Billy Andrews insisted that Anne should ride on the front seat with him, so she unwillingly climbed up. She would have much preferred to sit back with the girls, where she could have laughed and chattered to her heart’s content. There was not much of either laughter or chatter in Billy. He was a big, fat, stolid youth of twenty, with a round, expressionless face, and a painful lack of conversational gifts. But he admired Anne immensely, and was puffed up with pride over the prospect of driving to White Sands with that slim, upright figure beside him.

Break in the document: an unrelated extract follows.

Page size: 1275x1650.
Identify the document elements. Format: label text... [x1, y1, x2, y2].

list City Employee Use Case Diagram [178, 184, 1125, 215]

Anne, by dint of talking over her shoulder to the girls and occasionally passing a sop of civility to Billy⁠—who grinned and chuckled and never could think of any reply until it was too late⁠—contrived to enjoy the drive in spite of all. It was a night for enjoyment. The road was full of buggies, all bound for the hotel, and laughter, silver clear, echoed and reechoed along it. When they reached the hotel it was a blaze of light from top to bottom. They were met by the ladies of the concert committee, one of whom took Anne off to the performers’ dressing room which was filled with the members of a Charlottetown Symphony Club, among whom Anne felt suddenly shy and frightened and countrified. Her dress, which, in the east gable, had seemed so dainty and pretty, now seemed simple and plain⁠—too simple and plain, she thought, among all the silks and laces that glistened and rustled around her. What were her pearl beads compared to the diamonds of the big, handsome lady near her? And how poor her one wee white rose must look beside all the hothouse flowers the others wore! Anne laid her hat and jacket away, and shrank miserably into a corner. She wished herself back in the white room at Green Gables.